Segment Open

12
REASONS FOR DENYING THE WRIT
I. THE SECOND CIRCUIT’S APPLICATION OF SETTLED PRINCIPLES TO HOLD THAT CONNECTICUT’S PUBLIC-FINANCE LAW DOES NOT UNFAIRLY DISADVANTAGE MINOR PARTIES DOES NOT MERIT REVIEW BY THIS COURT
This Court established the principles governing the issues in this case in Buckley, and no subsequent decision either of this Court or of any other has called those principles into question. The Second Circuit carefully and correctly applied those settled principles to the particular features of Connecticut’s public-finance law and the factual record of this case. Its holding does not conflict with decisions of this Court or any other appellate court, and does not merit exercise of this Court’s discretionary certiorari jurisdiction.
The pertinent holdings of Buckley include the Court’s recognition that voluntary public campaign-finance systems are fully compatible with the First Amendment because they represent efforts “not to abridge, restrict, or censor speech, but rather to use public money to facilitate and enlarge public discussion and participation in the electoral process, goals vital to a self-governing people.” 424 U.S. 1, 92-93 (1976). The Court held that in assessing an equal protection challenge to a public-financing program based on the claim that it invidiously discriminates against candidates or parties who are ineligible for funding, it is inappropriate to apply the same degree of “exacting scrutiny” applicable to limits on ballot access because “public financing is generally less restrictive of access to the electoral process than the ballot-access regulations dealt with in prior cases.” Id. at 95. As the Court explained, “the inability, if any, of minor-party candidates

Segment Closed
Segment Open

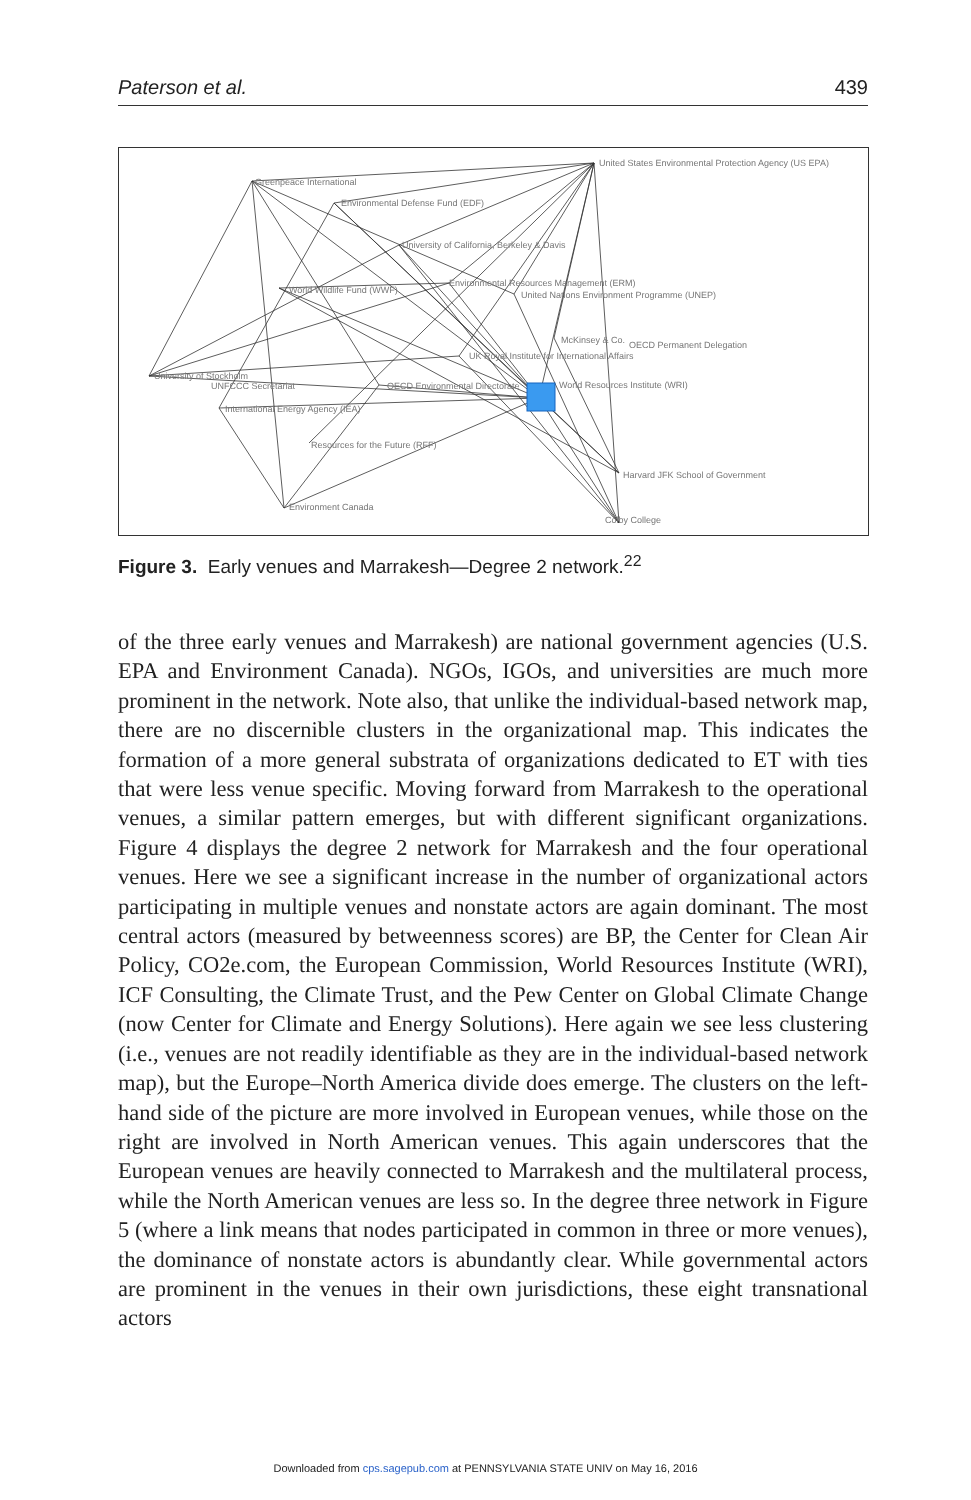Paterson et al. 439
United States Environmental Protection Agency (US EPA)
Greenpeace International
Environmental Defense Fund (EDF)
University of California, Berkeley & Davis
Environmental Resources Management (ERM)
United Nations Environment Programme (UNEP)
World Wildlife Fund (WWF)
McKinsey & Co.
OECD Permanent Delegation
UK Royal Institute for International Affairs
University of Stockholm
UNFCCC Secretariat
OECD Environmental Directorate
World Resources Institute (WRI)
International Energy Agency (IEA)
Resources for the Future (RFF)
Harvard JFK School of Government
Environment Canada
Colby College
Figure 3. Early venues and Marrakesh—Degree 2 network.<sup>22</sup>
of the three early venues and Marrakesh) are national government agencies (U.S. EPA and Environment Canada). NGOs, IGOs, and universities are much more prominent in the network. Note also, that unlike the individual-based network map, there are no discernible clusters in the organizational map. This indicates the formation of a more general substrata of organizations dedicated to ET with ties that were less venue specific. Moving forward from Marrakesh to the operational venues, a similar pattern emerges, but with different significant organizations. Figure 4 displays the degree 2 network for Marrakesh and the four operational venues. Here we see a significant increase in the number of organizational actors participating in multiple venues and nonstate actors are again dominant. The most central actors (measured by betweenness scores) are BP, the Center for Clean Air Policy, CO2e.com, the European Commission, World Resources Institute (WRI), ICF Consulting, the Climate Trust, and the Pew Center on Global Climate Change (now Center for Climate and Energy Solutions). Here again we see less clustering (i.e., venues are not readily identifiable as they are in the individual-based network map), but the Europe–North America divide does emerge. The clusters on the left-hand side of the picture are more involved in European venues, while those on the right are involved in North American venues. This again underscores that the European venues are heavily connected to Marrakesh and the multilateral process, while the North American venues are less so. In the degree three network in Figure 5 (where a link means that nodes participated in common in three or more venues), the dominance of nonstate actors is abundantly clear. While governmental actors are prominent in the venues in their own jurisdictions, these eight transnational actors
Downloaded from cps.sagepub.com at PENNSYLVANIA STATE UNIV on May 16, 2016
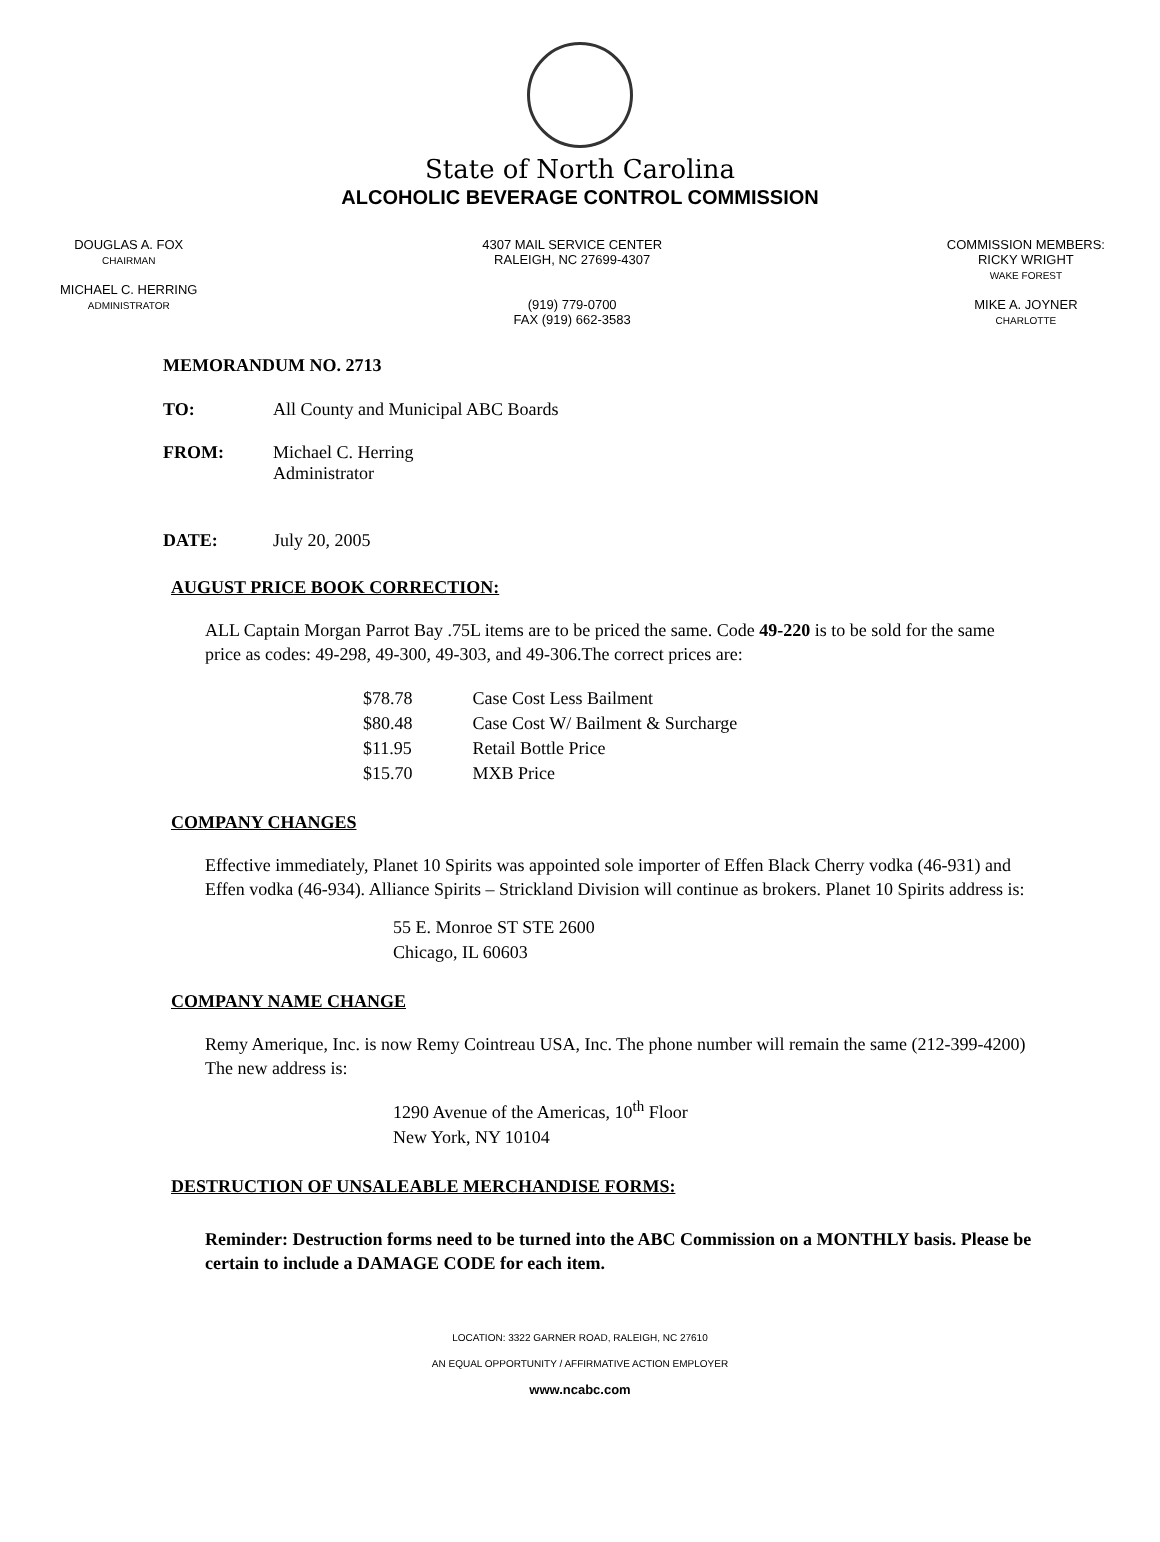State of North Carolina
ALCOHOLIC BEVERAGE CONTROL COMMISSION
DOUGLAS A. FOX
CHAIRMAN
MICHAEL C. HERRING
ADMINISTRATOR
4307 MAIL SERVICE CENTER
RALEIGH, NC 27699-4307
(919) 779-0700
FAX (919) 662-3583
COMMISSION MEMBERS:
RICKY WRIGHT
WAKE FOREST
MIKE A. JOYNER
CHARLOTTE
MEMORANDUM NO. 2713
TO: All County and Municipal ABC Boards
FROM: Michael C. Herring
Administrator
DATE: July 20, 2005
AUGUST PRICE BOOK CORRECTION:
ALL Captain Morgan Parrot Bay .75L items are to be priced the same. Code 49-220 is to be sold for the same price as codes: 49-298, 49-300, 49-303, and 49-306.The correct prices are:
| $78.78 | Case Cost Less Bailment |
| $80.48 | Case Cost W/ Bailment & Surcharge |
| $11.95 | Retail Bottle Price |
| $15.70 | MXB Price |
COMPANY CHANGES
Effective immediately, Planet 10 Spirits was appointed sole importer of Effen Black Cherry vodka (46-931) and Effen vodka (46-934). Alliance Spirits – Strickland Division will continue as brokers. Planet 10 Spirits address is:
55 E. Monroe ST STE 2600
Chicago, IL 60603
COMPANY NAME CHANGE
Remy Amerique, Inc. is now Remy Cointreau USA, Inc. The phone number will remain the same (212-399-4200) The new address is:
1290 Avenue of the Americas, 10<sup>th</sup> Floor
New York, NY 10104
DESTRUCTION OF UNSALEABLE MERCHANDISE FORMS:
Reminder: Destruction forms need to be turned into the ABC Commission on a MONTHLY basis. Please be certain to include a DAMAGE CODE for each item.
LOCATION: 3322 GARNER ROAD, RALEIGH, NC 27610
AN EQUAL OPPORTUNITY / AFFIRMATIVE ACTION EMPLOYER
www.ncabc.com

Segment Closed

* [YOUR TASK] In the listing above, find the line containing "RICKY WRIGHT" and the line containing "New York, NY 10104", then quote both, plus every line between them, exactly as written.

* [ANSWER BOX]
RICKY WRIGHT
WAKE FOREST
MIKE A. JOYNER
CHARLOTTE
MEMORANDUM NO. 2713
TO: All County and Municipal ABC Boards
FROM: Michael C. Herring
Administrator
DATE: July 20, 2005
AUGUST PRICE BOOK CORRECTION:
ALL Captain Morgan Parrot Bay .75L items are to be priced the same. Code 49-220 is to be sold for the same price as codes: 49-298, 49-300, 49-303, and 49-306.The correct prices are:
| $78.78 | Case Cost Less Bailment |
| $80.48 | Case Cost W/ Bailment & Surcharge |
| $11.95 | Retail Bottle Price |
| $15.70 | MXB Price |
COMPANY CHANGES
Effective immediately, Planet 10 Spirits was appointed sole importer of Effen Black Cherry vodka (46-931) and Effen vodka (46-934). Alliance Spirits – Strickland Division will continue as brokers. Planet 10 Spirits address is:
55 E. Monroe ST STE 2600
Chicago, IL 60603
COMPANY NAME CHANGE
Remy Amerique, Inc. is now Remy Cointreau USA, Inc. The phone number will remain the same (212-399-4200) The new address is:
1290 Avenue of the Americas, 10<sup>th</sup> Floor
New York, NY 10104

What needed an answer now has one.